If you collect Social Security before FRA, your spouse’s survival payout will be reduced. Under normal circumstances a survivor receives half of what the spouse got. If you start at age 62, the normal survival benefit (50%) will be further reduced by nearly a third.
Then there’s the question about what you’ll be doing between age 62 and age 70. If you keep working your benefit may be reduced based on your earnings. If you make more than $18,960, then every $2.00 over that amount will reduce your Social Security benefit by $1.00.
If you make $50,000, then your benefit will be reduced by $15,520 (50,000 – 18,960 = 31,040 ÷ 2).
Then, there’s the real big one. What if you live longer?

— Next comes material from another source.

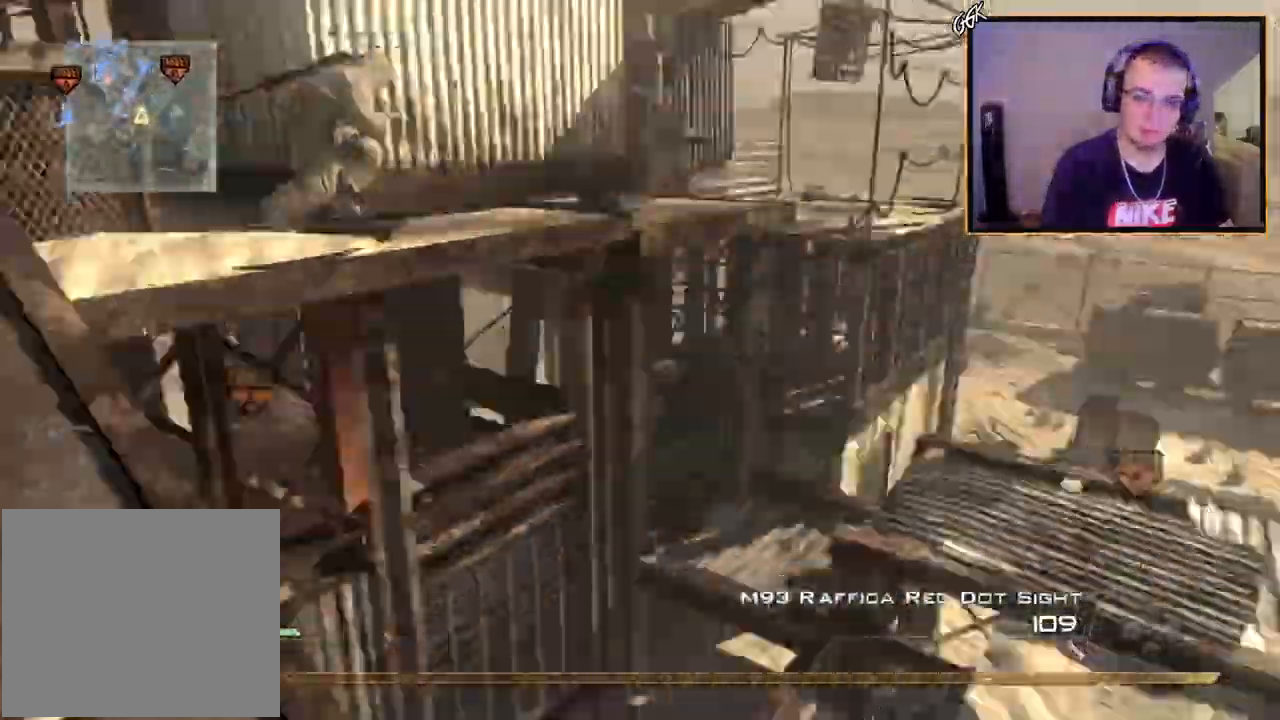
{"buttons": ["L3"], "left_stick": "up", "right_stick": "center", "events": [[100, "TRIANGLE", "down"], [133, "TRIANGLE", "up"], [133, "right_stick", "center"], [167, "left_stick", "center"], [233, "TRIANGLE", "down"], [367, "right_stick", "up-left"], [383, "TRIANGLE", "up"], [450, "right_stick", "center"], [467, "left_stick", "up"], [484, "L3", "down"]]}
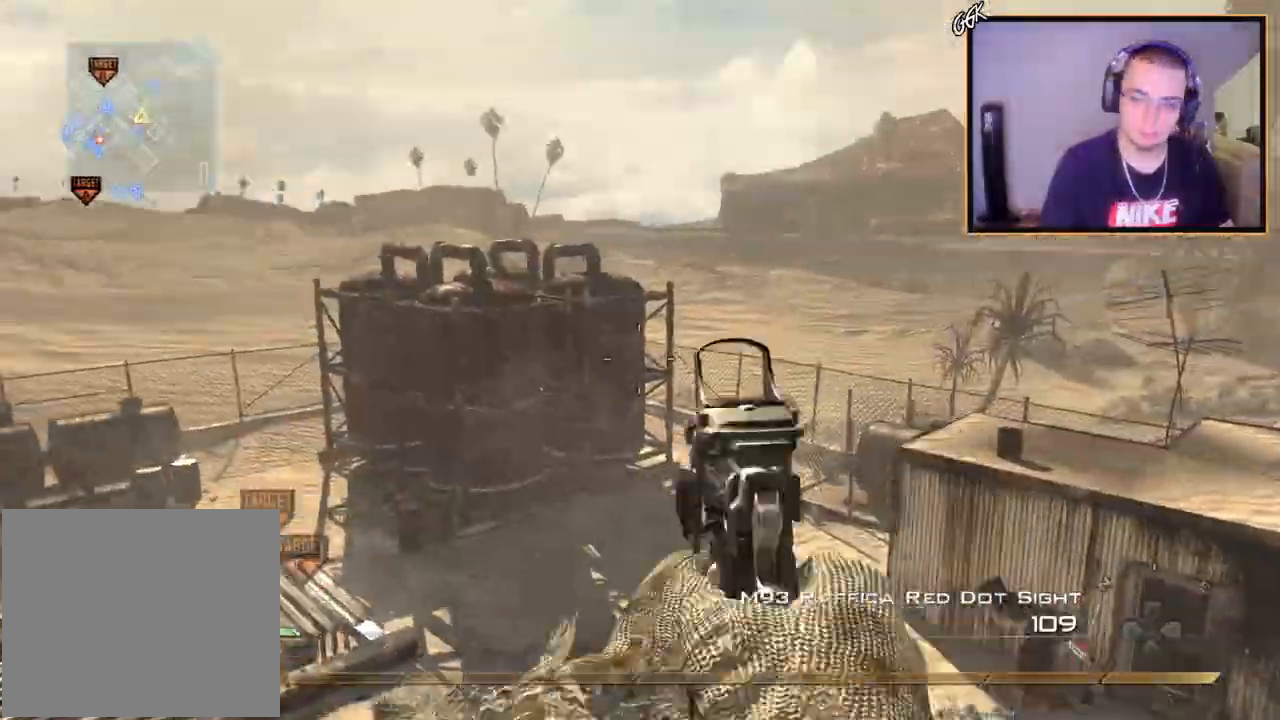
{"buttons": ["TRIANGLE", "L2"], "left_stick": "down", "right_stick": "right", "events": [[34, "right_stick", "right"], [84, "TRIANGLE", "down"], [134, "L3", "up"], [167, "CROSS", "down"], [167, "left_stick", "center"], [300, "L2", "down"], [317, "TRIANGLE", "up"], [501, "CROSS", "up"], [501, "TRIANGLE", "down"], [501, "left_stick", "down"]]}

By the time you reach 84, the cumulative benefit of waiting until 70 eclipses the two earlier start dates. It never looks back. Here’s what that looks like at age 90:
Start at Age 62: 974,721
Start at Age 66: 999,512
Start at Age 70: 1,120,289
And finally, you definitely need to take your personal situation into consideration. Your health and other personal circumstances are much more important than the mathematics behind the decision of when to take benefits. Having a solid retirement plan in place will also help.
Consult your Financial Advisor to establish a plan that meets your needs and helps guide you toward a financially secure retirement.
1 Source: Social Security Administration website: Benefit Examples For Workers With Maximum-Taxable Earnings.
2 2020-2021 COLA was 1.3 percent. Source: Social Security Administration website: Latest Cost-Of-Living Adjustment.